Gold’s price is not an indication of its value. The value of gold is constant and does not change. Its price is a reflection of the value of the U.S. dollar. Nothing more. Nothing less. Nothing else.
And what is happening to the US dollar? It is in a state of constant deterioration, punctuated with periods of relative stability.
And the peaks and low points for those periods are seen clearly on both charts (1933, 1971, 1980, 2001, 2011) and correspond with highs and lows for the price of gold, both in nominal and real terms.
Gold is not an investment. When gold is characterized as an investment, the incorrect assumption leads to unexpected results regardless of the logic. If the basic premise is incorrect, even the best, most technically perfect logic will not lead to results that are consistent.
In light of all this, what can we expect from gold looking ahead? Or, better phrased, what can we expect from the U.S. dollar; and how does that translate to expectations for the price of gold?
One possibility is that the U.S. dollar could continue to stabilize and strengthen along with an improving economy. The price of gold would stabilize and move lower reflecting the dollar’s relative strength. This is similar to what happened between 1980 and 2001, and what we are currently experiencing since 2011. And it could go on this way for years. During periods like this, you should not expect gold’s price to increase.
Another scenario is that the dollar could renew its long-term decline in rapidly accelerating fashion, eventually ending in complete rejection and repudiation. In which case, owning gold is imperative for wealth preservation and financial survival. But any profits would be elusive. At a time like that, the U.S. dollar price of gold becomes meaningless. What does matter, and what is critical, is how much gold you own.
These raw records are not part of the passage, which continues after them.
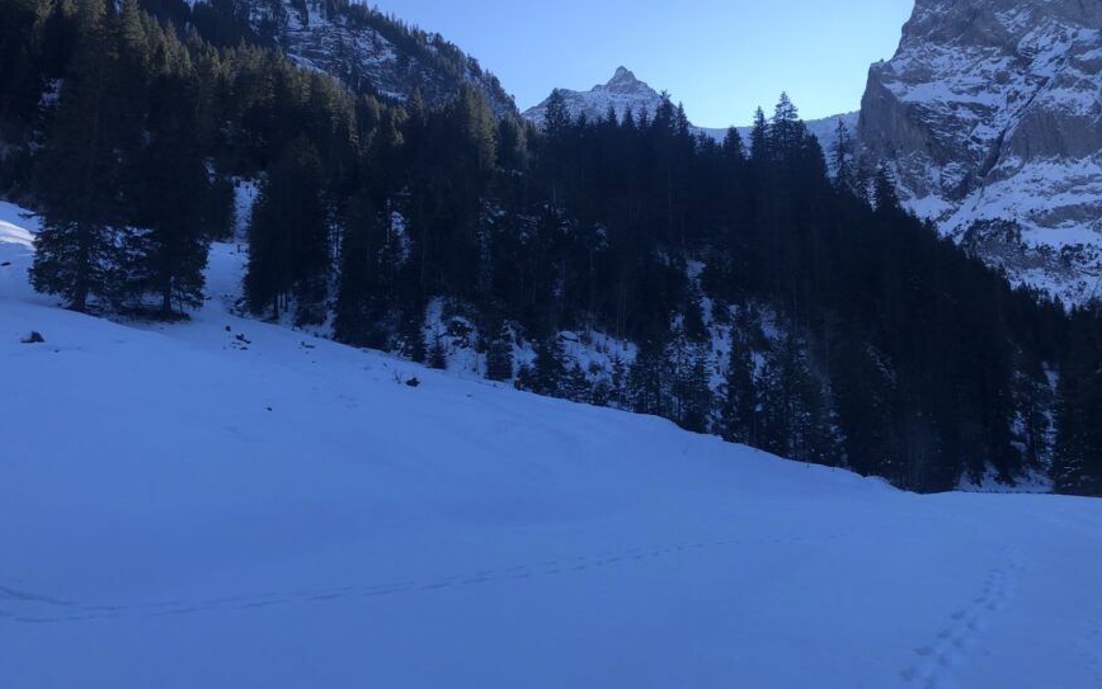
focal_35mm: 35
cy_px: 291
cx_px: 587
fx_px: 1051
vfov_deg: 36.2
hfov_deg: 55.3
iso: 20
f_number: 1.8
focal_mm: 4
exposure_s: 1/941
Lastly, attempts by the Federal Reserve to unwind its horrendously bloated balance sheet and encourage a return to a relatively normal level of interest rates could backfire. We could see a another credit collapse. This one would be much worse than anything we have experienced to date, and the unwinding of prices for all assets (stocks, bonds, real estate, commodities) denominated in dollars would trigger a full-scale depression and lead to a suppression of most economic activity. Don’t look for gold to save you. The U.S. dollar would increase in value; thus, gold’s price in dollars would decline significantly. The US dollar would actually buy more, not less. But the supply of US dollars would be significantly less. This is true deflation, and it is the exact opposite of inflation.
There are, of course, variations and combinations of the above scenarios that may play out. Any actions or responses by government and the Federal Reserve will affect the magnitude and duration of various crises.
Whatever the course of events, or how they unfold, there is no fundamental reason for gold to make new inflation-adjusted highs.
The case for gold is not about price. It is about value. And its value will become readily apparent when governments and individuals are scrambling amid the ruins of our financial system looking for something, anything, to replace worthless paper currencies. which are nothing more than substitutes for real money.